She was also popular in Japan, with magazines Game Yuu II and Game Charge citing her popularity in the cosplay community. Magazine Jugemu found she was popular with men in Tokyo's Shibuya district, particularly due to her revealing attire and sexualized behavior but also her strong-willed character. The staff of Chinese magazine Diànzǐ Yóuxì Ruǎnjiàn in their supplemental 1997 issue described her as a very tragic character due to her backstory of trying to recover her memories only to be abandoned. Additional praise was given to her stubborn characterization, which they felt gave her a indominable and unyielding personality. Additional praise was given to her appearance in contrast to her character, stating that while she looked like a dominatrix, she actually fit a "caring older sister" archetype more.

Meanwhile,Virtual Idol magazine ran a six-page article on her and fellow character Ellis, examining both of them and feeling that their appeal arose from both how the Toshinden franchise had expanded their characters through supplemental media, but also how their 3D models made them viewable from every angle. They heavily praised the sex appeal of her design too, particularly the contrast between her large bust and slender figure, particular how the former made her feel visually overwhelming. While describing her as brutal, they shared Diànzǐ Yóuxì Ruǎnjiàns sisterly assessment of her character, adding that while in-game she was portrayed as a bit of a "queen" archetype, her attacks also gave her a sense of elegance.

Masaru Goto of Heroine Games magazine observed the development of what he called polygon idols, or "polydols", in 3D gaming, and examined Battle Arena Toshindens female characters in this scope. While he felt early attempts at the concept were lacking, he saw Ellis and Sofia as the first real iterations of the concept and praised Takara's approach. While he expressed that Sofia did not reach the same cultural heights as Ellis, he saw her Toshinden 2 appearance as very popular with cosplayers, and felt her increasingly risque outfits made her the focus of attention between the two. In contrast, Electronic Gaming Monthly used her as an example of how female characters in video games were often sexualized for the sake of marketing, and how such painted an image of the video game industry as male-dominated.

In an article for Game On! USA discussing the similarities between Sofia and fellow blonde female fighting game characters Sarah Bryant of Virtua Fighter and Nina Williams of Tekken, Roger Miller described her as the "prima donna of her game". Regarding her character design, he noted that while some had criticized her for having broad shoulders, he felt it was a welcome change to see more muscular women and femme fatale characters in gaming. He further observed that while her outfit had been criticized by some, it did not feel out of line when compared to how female characters in similar games dressed, referencing Chun-Li's attire directly by stating "At least Sofia doesn't have pom-poms on her head!" Website Kakuchopurei made a similar comparison, describing her as an answer to Sarah Bryant "but Russian" to compete directly with Virtua Fighter. They furthermore saw her as bringing diversity to the game, and the aspect that made Toshinden as a series truly memorable.

(Data supplied)
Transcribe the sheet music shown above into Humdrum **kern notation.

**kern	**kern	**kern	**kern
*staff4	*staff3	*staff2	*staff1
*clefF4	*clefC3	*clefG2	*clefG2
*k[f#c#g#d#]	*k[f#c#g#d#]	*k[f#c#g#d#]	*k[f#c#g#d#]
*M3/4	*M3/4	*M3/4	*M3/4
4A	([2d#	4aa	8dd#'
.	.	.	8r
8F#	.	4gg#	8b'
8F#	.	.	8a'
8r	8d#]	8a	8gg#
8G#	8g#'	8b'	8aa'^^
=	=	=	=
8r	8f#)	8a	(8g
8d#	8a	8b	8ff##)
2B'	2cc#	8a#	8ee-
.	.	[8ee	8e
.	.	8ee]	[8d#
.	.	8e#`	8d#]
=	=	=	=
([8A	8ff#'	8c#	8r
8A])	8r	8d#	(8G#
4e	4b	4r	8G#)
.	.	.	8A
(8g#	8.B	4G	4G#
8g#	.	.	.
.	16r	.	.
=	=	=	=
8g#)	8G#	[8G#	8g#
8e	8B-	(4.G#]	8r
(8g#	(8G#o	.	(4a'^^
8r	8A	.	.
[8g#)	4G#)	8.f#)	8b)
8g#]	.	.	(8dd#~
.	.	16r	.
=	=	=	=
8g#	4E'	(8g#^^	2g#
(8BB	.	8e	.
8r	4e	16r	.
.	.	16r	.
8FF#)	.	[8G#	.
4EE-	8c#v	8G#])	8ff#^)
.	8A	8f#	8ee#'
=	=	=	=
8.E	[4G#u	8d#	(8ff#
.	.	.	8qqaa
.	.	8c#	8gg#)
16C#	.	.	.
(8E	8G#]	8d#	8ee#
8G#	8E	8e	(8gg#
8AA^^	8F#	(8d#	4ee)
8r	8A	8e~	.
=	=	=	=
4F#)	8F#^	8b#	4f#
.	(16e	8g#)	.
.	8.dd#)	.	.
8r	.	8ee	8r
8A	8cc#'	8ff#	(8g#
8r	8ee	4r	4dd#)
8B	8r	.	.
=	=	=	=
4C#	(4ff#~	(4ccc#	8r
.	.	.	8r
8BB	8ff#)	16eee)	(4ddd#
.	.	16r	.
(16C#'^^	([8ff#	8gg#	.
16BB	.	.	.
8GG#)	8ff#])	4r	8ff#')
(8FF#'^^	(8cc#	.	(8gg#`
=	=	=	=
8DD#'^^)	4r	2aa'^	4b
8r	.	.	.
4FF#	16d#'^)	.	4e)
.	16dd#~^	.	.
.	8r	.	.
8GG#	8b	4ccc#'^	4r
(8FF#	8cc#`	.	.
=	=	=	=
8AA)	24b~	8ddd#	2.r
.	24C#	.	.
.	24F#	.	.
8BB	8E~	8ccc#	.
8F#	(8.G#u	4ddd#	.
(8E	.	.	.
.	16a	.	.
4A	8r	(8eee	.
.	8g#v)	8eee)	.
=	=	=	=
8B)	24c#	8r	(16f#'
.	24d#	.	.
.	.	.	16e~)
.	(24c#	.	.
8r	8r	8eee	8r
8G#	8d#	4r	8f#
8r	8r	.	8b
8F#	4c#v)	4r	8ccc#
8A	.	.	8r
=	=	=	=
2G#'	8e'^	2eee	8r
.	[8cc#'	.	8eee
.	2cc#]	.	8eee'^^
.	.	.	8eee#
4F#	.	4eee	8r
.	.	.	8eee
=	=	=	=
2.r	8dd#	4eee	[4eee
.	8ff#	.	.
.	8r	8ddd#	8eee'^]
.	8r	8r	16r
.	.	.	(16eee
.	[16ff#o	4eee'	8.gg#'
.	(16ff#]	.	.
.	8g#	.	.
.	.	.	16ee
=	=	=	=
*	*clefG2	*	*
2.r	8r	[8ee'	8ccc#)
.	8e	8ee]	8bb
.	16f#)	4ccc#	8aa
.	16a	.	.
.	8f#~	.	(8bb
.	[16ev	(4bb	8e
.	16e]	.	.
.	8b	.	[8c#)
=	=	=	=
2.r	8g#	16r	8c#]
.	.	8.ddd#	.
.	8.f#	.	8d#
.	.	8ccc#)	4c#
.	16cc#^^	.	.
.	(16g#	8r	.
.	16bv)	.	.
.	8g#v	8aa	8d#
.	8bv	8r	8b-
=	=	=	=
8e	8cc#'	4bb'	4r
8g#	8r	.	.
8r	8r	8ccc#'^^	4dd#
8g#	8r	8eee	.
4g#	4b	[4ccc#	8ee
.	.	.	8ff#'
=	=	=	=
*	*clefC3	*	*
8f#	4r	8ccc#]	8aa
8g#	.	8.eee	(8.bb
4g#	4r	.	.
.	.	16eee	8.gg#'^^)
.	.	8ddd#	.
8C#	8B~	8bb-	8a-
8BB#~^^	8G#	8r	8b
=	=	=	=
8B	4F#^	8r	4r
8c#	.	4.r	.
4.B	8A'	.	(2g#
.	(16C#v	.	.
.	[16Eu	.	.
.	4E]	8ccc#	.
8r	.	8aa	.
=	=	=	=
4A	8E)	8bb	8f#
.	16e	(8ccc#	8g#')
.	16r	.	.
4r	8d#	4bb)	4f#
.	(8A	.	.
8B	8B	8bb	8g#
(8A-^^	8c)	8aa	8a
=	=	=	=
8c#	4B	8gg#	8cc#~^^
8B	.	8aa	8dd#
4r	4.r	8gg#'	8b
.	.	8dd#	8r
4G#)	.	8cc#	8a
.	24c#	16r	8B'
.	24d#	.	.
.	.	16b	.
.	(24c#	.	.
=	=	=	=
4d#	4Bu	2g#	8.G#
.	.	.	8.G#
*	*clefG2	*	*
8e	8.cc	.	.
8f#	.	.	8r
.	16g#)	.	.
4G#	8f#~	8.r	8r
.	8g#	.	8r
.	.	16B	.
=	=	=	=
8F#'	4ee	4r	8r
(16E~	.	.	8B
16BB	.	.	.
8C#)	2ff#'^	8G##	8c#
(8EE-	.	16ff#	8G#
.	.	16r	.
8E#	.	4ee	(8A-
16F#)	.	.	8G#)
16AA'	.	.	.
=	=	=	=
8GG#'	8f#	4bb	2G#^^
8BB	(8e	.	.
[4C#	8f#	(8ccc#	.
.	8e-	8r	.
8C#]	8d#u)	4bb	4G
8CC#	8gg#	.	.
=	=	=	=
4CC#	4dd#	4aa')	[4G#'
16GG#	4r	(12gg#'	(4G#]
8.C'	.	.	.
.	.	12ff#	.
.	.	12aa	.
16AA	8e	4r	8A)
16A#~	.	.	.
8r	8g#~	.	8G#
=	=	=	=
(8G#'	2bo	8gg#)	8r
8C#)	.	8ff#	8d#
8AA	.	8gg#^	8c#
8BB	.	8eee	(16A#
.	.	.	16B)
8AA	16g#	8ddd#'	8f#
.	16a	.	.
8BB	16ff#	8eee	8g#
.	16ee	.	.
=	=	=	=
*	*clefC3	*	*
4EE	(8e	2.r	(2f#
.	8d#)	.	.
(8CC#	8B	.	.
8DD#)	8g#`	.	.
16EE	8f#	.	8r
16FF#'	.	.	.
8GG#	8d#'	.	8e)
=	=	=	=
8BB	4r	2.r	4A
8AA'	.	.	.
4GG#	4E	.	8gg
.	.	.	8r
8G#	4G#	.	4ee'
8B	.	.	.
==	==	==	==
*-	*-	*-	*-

(Exercise brief)
Rewrite the section of the Sofia reception text that begins with the words containing "Meanwhile,Virtual Idol magazine" and ends with "sense of elegance.", putting "ten-page" in place of "six-page". The records have no connection to the text about Sofia.

(Answer to the problem)
Meanwhile,Virtual Idol magazine ran a ten-page article on her and fellow character Ellis, examining both of them and feeling that their appeal arose from both how the Toshinden franchise had expanded their characters through supplemental media, but also how their 3D models made them viewable from every angle. They heavily praised the sex appeal of her design too, particularly the contrast between her large bust and slender figure, particular how the former made her feel visually overwhelming. While describing her as brutal, they shared Diànzǐ Yóuxì Ruǎnjiàns sisterly assessment of her character, adding that while in-game she was portrayed as a bit of a "queen" archetype, her attacks also gave her a sense of elegance.